Wir schweigen eine Weile, dann fragt sie, ob es ihm ein wenig Spaß gemacht habe. Ich sage, nein, es habe ihm gar keinen Spaß gemacht. Sie fragt noch, wie dick die Ruten waren. Ich sage, so dick wie ihre Finger. »Wie der kleine?«, fragt sie, und ich sage, ja, manche so dick wie der kleine. Sie betrachtet ihre Hände. »Wenigstens hat er aufgehört«, sagt sie schließlich. »Womit hat er aufgehört?«, frage ich. »Mit dem Weglaufen«, sagt sie. »Nein, hat er nicht«, sage ich. Sie schaut mich groß an. »Ist er tot?«, fragt sie. Ich sage, nein, er sei nicht tot, warum sie das glaube. »Einfach so«, sagt sie.
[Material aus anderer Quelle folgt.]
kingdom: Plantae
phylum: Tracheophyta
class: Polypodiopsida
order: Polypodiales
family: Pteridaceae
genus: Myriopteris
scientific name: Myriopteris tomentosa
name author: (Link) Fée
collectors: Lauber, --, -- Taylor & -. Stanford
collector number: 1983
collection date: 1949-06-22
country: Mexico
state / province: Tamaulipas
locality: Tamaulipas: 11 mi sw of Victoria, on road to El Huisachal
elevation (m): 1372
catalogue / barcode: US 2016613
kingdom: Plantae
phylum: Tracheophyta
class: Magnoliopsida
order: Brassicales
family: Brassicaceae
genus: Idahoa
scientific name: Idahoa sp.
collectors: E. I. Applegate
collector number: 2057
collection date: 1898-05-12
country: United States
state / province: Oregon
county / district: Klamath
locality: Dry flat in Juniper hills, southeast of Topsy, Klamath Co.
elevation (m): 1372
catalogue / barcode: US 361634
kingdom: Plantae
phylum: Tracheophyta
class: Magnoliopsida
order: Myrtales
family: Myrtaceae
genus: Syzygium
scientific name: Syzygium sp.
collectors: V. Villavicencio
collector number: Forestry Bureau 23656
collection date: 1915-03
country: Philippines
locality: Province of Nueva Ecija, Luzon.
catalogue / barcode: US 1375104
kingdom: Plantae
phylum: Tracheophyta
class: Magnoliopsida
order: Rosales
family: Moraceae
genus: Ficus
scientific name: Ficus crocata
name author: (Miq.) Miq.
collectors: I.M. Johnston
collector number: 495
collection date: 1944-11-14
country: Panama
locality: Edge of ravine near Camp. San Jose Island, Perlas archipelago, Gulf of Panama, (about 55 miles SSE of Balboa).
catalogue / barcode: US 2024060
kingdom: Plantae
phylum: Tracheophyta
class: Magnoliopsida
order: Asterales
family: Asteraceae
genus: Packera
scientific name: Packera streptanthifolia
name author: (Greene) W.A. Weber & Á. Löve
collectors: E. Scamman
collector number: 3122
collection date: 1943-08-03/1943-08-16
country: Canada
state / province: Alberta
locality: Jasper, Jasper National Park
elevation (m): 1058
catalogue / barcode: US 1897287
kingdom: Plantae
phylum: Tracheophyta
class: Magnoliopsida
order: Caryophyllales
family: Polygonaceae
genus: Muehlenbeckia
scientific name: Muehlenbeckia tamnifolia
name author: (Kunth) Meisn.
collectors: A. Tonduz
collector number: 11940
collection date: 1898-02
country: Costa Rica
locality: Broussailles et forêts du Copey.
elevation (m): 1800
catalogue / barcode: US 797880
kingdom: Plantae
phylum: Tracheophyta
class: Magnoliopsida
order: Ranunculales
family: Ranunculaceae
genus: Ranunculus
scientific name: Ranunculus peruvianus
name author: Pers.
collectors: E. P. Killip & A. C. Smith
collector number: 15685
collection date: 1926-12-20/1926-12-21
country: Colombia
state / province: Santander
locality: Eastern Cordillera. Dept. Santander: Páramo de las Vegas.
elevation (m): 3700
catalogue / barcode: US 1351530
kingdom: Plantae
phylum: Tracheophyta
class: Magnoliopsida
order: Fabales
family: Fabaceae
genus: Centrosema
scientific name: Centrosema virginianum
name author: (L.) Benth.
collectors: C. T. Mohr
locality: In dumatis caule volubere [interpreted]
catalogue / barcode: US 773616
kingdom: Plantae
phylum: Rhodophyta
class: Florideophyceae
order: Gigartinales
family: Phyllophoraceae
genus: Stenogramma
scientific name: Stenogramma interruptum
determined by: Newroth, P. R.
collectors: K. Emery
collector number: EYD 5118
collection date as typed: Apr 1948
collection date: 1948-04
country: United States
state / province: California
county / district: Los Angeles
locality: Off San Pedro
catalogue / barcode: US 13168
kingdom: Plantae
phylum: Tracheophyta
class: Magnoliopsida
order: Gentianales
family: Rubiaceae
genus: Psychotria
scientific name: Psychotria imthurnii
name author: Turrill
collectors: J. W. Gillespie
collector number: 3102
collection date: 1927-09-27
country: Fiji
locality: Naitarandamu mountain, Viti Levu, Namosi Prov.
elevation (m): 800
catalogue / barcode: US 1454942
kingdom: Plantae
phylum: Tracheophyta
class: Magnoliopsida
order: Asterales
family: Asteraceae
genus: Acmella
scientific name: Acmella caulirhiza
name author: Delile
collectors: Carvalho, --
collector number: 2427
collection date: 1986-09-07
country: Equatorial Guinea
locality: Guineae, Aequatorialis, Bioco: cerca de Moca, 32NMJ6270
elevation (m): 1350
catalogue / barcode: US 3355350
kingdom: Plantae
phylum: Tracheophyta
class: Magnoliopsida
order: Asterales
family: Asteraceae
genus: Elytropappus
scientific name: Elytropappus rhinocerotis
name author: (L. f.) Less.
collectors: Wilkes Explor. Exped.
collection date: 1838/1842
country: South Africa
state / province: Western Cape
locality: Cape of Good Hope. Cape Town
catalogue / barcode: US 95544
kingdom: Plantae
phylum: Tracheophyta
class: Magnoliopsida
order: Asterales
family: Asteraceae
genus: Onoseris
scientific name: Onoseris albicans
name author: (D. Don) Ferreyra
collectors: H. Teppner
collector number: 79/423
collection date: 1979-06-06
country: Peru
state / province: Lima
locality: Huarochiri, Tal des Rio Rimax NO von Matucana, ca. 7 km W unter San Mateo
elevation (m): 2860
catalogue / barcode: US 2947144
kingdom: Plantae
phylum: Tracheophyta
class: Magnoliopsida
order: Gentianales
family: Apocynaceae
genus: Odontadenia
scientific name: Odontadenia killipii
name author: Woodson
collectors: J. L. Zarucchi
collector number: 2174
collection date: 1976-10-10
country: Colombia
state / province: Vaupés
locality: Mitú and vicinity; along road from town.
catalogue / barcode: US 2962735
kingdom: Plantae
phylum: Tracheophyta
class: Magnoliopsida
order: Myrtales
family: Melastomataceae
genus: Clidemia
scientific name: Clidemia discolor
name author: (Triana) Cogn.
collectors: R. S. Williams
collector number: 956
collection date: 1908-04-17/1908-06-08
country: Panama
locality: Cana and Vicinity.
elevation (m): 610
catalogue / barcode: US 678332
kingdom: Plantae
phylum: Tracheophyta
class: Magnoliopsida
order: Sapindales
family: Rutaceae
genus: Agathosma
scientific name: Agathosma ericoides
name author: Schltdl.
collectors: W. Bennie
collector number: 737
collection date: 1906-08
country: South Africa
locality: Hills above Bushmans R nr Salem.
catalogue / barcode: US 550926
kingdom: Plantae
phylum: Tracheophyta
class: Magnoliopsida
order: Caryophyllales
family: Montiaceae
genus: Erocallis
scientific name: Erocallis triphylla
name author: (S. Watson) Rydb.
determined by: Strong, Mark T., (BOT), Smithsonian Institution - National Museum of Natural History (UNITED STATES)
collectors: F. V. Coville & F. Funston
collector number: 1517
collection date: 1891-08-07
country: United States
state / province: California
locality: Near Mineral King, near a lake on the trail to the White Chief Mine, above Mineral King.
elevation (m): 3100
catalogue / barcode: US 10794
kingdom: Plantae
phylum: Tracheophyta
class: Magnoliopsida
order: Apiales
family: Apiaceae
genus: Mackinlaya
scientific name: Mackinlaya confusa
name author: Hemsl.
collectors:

Ich erzähle, dass der Bub noch einige andere Dinge bekommen habe, die Decke zum Beispiel. Welche Decke, fragt sie, und ich sage, es sei im Grunde ganz ähnlich gewesen wie beim Einzug in Jerusalem: der Schlafsaal, der breite Mittelgang, die anderen in einem Kreis um den Buben. Er habe sich auf den Boden kauern müssen, die Arme um den Kopf gelegt. Die anderen hätten ein paar Decken über ihn geworfen, Mannstein habe das Kommando gegeben, und die anderen hätten mit den Fäusten auf ihn eingeprügelt. Manche hätten auch die Füße verwendet. Sie fragt, welches Lied sie gesungen hätten. Ich sage, dass ich nicht wisse, ob bei der Decke überhaupt gesungen worden sei. »Mannstein war der Oberste«, sagt sie. Ich sage: »Nein, Mannstein war der Kommandant.« »Und wer war der Oberste?«, fragt sie. Ich sage: »Der Direktor.«
Ich stehe auf und sage, dass ich jetzt ihr Gedicht holen werde. Sie schaut an die Wand hinter mir. Das Gedicht, sage ich noch einmal, vielleicht habe sie es schon auswendig gelernt. Jetzt schaut sie mich an. »Wenigstens hat er nichts gesehen«, sagt sie. »Wer?«, frage ich. Der Bub, sagt sie, unter der Decke.